The vertex of a parabola is an important point that represents the ‘turning point’ of its graph. It is the highest or lowest point on the graph depending on whether the parabola opens downwards or upwards. In a quadratic function written in the standard form, \(f(x) = ax^2 + bx + c\), the x-coordinate of the vertex can be found using the formula: \(x = -\frac{b}{2a}\).
For the function \(f(x) = x^2 + 3x + \frac{1}{4}\), substitute \(a = 1\) and \(b = 3\) into the formula, which gives:

• \(x = -\frac{3}{2}\)

Next, calculate the y-coordinate by substituting \(x\) back into the function, \(f\left( -\frac{3}{2} \right)\). This substitution finds the value of \(f(x)\) at \(-\frac{3}{2}\). Thus, the vertex of this parabola is at \(\left(-\frac{3}{2}, f\left(-\frac{3}{2}\right)\right)\). This indicates the minimum point because the parabola opens upwards (since \(a = 1\) is positive).
This signifies that the y-coordinate at this x-value will be the smallest y-value on the graph of this parabola.

X-intercepts, also known as roots or zeros of the function, are the points where the graph of the function crosses the x-axis. At these points, the value of the function is zero, hence \(f(x) = 0\). To find the x-intercepts for the quadratic equation \(x^2 + 3x + \frac{1}{4} = 0\), we can use the quadratic formula:

• \(x = \frac{-b \pm \sqrt{b^2 - 4ac}}{2a}\)

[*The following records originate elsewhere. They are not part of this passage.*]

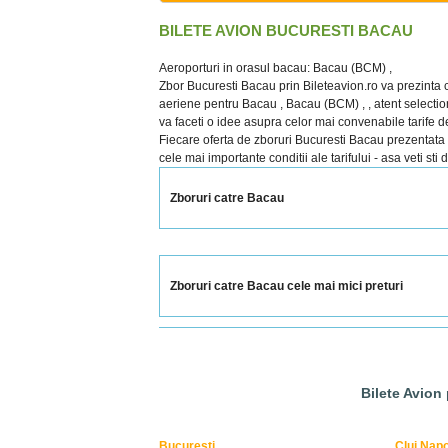
BILETE AVION BUCURESTI BACAU
Aeroporturi in orasul bacau: Bacau (BCM) ,
Zbor Bucuresti Bacau prin Bileteavion.ro va prezinta c
aeriene pentru Bacau , Bacau (BCM) , , atent selectiona
va faceti o idee asupra celor mai convenabile tarife de
Fiecare oferta de zboruri Bucuresti Bacau prezentata cup
cele mai importante conditii ale tarifului - asa veti sti
Zboruri catre Bacau
Zboruri catre Bacau cele mai mici preturi
Bilete Avion
Bucuresti
Cluj Nap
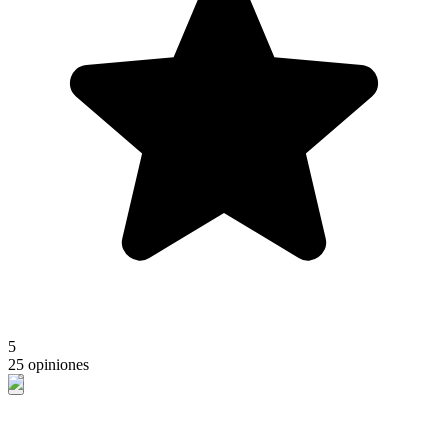
5
25 opiniones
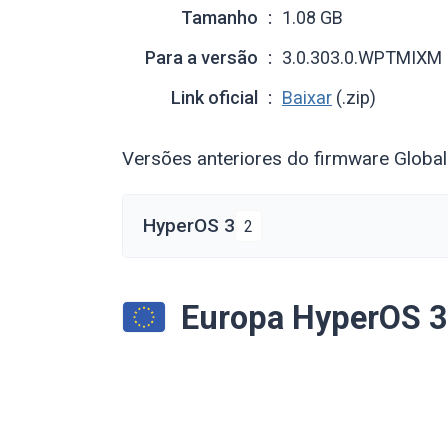
Tamanho
1.08 GB
Para a versão
3.0.303.0.WPTMIXM
Link oficial
Baixar
(.zip)
Versões anteriores do firmware Global
HyperOS 3
2
Europa HyperOS 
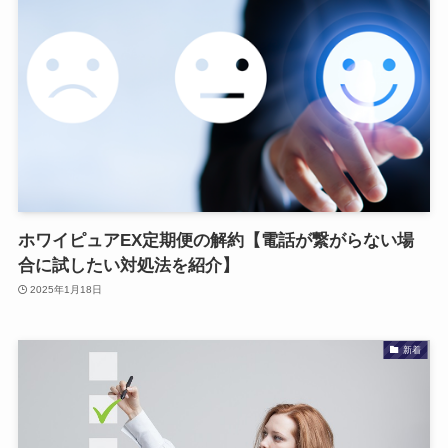
ホワイピュアEX定期便の解約【電話が繋がらない場
合に試したい対処法を紹介】
2025年1月18日
新着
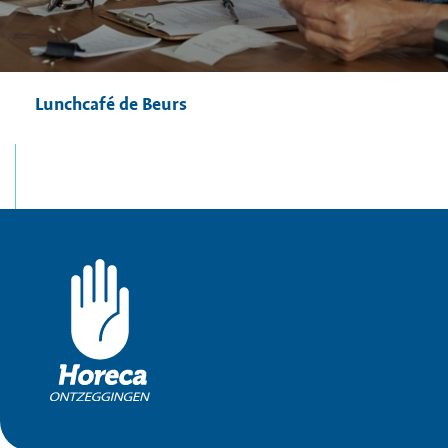
Lunchcafé de Beurs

Here, \(a = 1\), \(b = 3\), and \(c = \frac{1}{4}\). Plug these values into the formula to discover the x-values where the parabola intersects the x-axis.After computation, the quadratic formula might result in solutions that are not integers; therefore, it’s essential to simplify the expression carefully and maintain accuracy. These solutions provide the exact points where the parabola will touch or intersect the x-axis, indicating the real roots of the quadratic equation.

Visualizing the graph of a parabola helps in understanding its behavior and all related features. The given quadratic function \(f(x) = x^2 + 3x + \frac{1}{4}\) creates a parabola that opens upwards because the coefficient of \(x^2\), which is \(a = 1\), is positive.
To sketch the parabola:

• Plot the vertex, which is the lowest point of the parabola, found at \(-\frac{3}{2}, f\left(-\frac{3}{2}\right)\).
• Identify and plot the x-intercepts using the solutions from the quadratic formula.
• Draw a smooth curve to pass through the vertex and intercepts.

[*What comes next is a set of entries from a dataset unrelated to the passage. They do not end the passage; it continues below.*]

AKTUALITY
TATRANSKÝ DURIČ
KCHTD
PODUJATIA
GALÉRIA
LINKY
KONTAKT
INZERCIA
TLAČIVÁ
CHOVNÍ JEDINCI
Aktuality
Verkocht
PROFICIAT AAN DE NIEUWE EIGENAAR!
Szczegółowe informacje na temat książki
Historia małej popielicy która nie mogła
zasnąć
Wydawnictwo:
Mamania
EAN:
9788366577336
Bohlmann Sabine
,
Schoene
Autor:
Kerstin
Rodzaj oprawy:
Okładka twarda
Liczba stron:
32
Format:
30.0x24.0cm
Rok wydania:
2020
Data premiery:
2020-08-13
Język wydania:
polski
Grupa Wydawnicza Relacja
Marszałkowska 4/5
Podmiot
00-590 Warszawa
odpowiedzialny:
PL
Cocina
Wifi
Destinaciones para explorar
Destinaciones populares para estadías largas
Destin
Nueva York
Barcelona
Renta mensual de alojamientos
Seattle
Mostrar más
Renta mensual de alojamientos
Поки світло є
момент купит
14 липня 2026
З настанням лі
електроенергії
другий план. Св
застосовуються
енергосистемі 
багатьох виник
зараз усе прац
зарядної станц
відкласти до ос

The shape is symmetric around a vertical line called the axis of symmetry, which passes through the vertex. The symmetry ensures that the points to the left and right of this line mirror each other. Given the calculations, the precise shape and position of each part of the parabola are determined.
This clear visual representation on the graph not only confirms the calculated vertex and x-intercepts but also allows for the visualization of how the parabola behaves further away from these key points, showing how it extends infinitely upwards.